Bryce Marion

Personal information
- Date of birth: February 13, 1996 (age 29)
- Place of birth: Lake Charles, Louisiana, United States
- Height: 5 ft 7 in (1.70 m)
- Position(s): Winger

Youth career
- 2010–2013: Texans SC Houston
- 2013–2014: Houston Dynamo

College career
- Years: Team / Apps / (Gls)
- 2014–2017: Stanford Cardinal / 55 / (1)

Senior career*
- Years: Team / Apps / (Gls)
- 2016–2017: San Francisco City / 6 / (0)
- 2018: Rio Grande Valley FC Toros / 13 / (0)

= Bryce Marion =

American soccer player (born 1996)

Bryce Marion (born February 13, 1996) is an American soccer player.

==Career==

===Youth and college===
Marion played four years of college soccer at Stanford University between 2014 and 2017. While with the Cardinal, Marion made 55 appearances, scoring one goal and tallying nine assists.

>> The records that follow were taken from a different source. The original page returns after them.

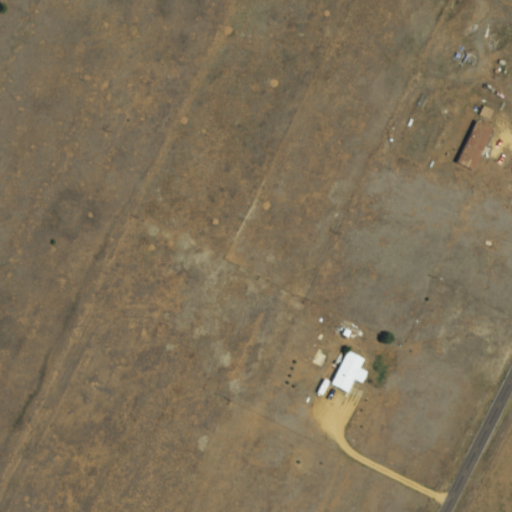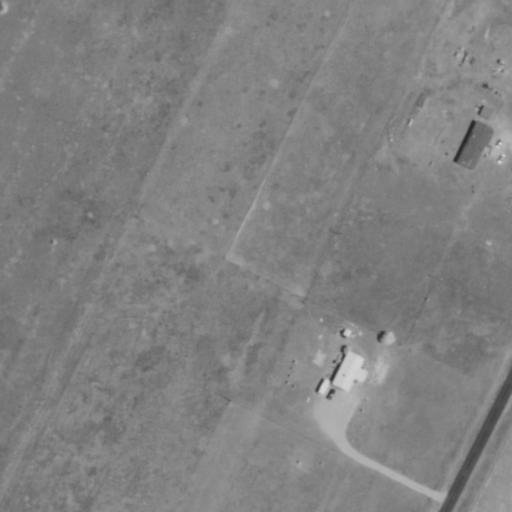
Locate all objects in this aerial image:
building: (468, 147)
building: (342, 373)
road: (477, 443)
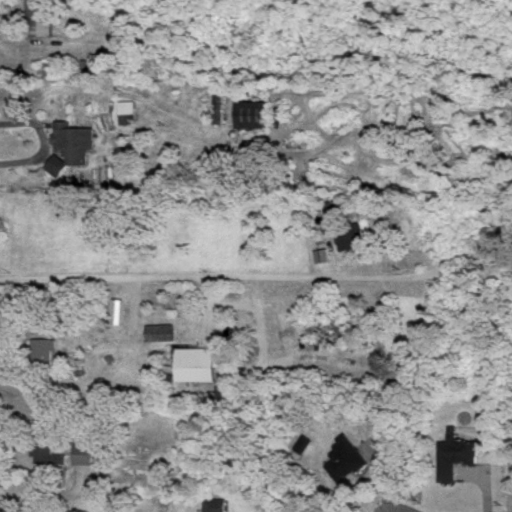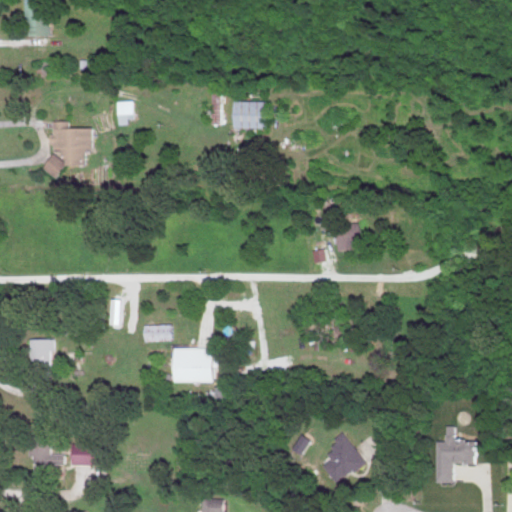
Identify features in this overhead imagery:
building: (41, 16)
building: (219, 102)
building: (127, 111)
building: (254, 113)
building: (75, 140)
building: (59, 163)
building: (352, 234)
building: (323, 253)
road: (261, 276)
building: (45, 354)
building: (198, 362)
building: (48, 449)
building: (89, 452)
building: (457, 452)
building: (347, 457)
road: (381, 476)
building: (216, 504)
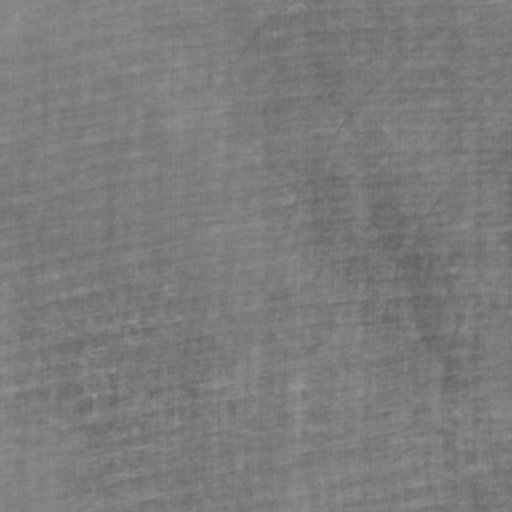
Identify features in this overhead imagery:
crop: (256, 256)
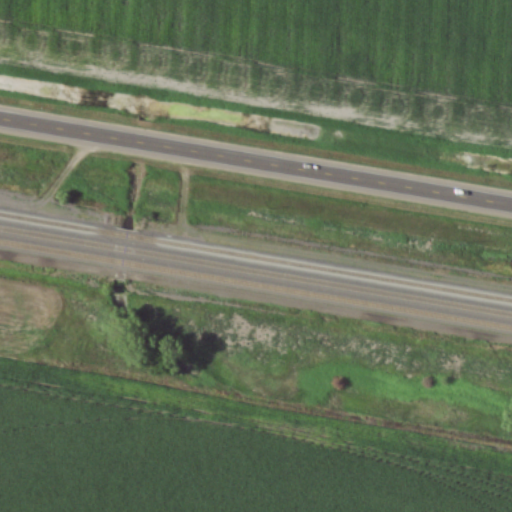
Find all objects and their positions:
road: (256, 161)
railway: (256, 257)
railway: (256, 271)
railway: (256, 285)
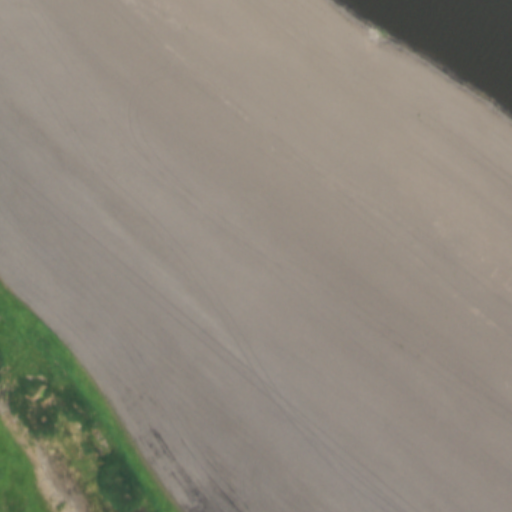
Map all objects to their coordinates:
river: (471, 33)
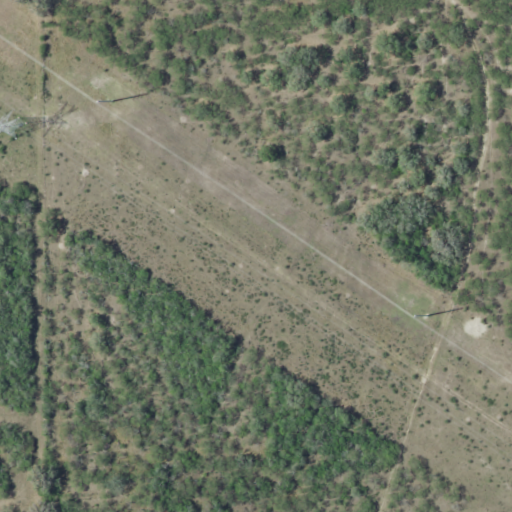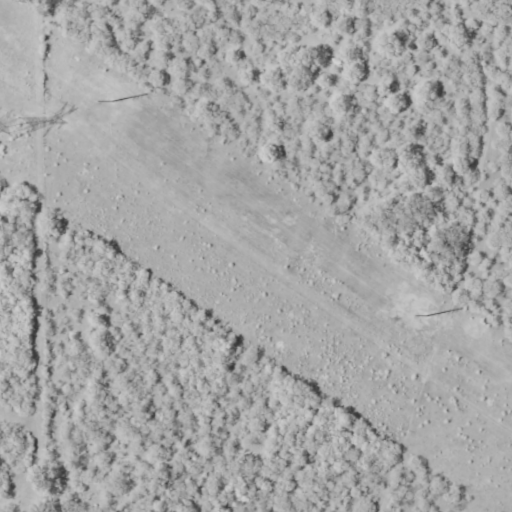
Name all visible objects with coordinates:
power tower: (18, 128)
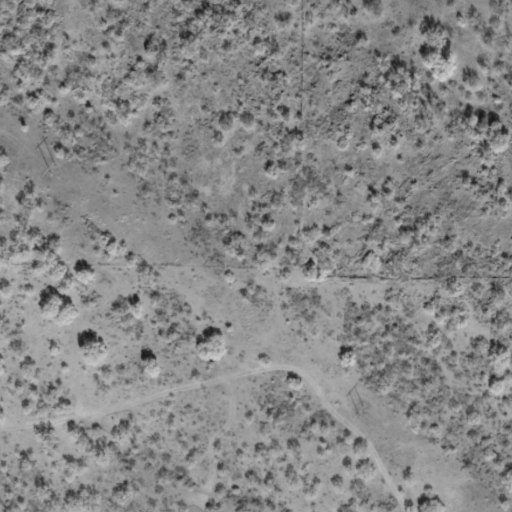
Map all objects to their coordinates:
power tower: (51, 169)
road: (184, 293)
power tower: (363, 408)
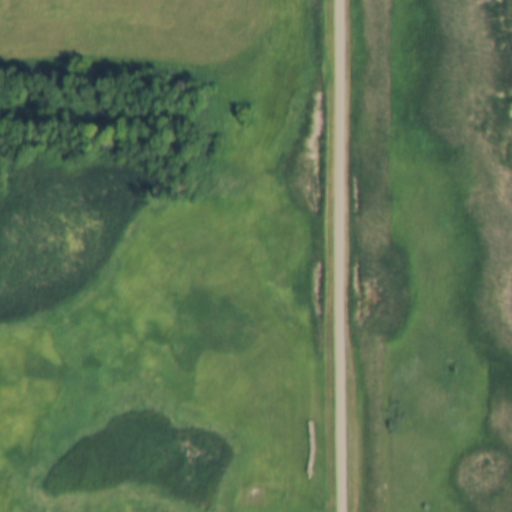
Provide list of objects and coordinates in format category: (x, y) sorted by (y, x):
road: (341, 256)
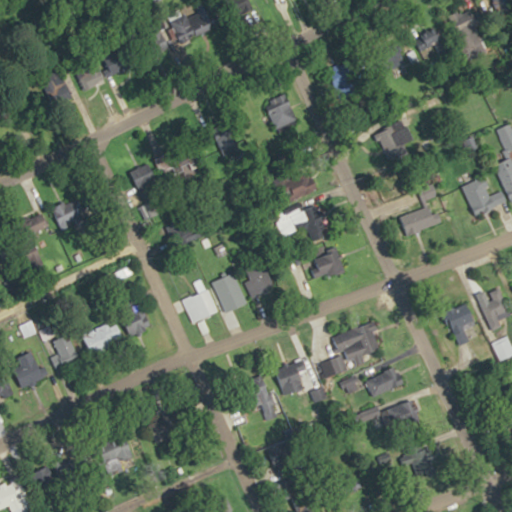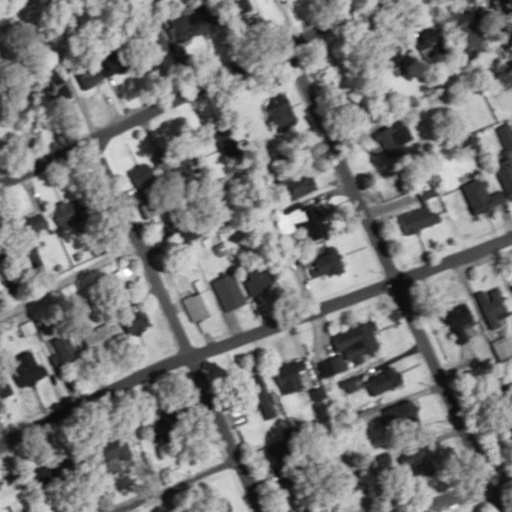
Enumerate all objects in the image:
road: (179, 87)
building: (165, 163)
building: (490, 189)
building: (71, 213)
building: (296, 219)
building: (37, 225)
building: (331, 262)
road: (68, 274)
road: (391, 275)
building: (258, 280)
building: (233, 291)
building: (200, 306)
building: (497, 307)
building: (136, 321)
road: (171, 323)
road: (254, 334)
building: (353, 346)
building: (68, 351)
building: (32, 366)
building: (295, 382)
building: (385, 382)
building: (4, 389)
building: (397, 411)
building: (162, 423)
building: (119, 452)
building: (433, 463)
road: (459, 491)
building: (14, 494)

Marion also played for Premier Development League side San Francisco City in 2016 and 2017.

===Professional===
In May 2018, Marion joined United Soccer League side Rio Grande Valley FC Toros. Marion made his professional debut on May 9, 2018, appearing as a stoppage-time substitute in a 2–2 draw with Fresno FC.

==Personal life==
As a child, Marion moved from Louisiana to Houston to Norway to Alaska before returning to Houston.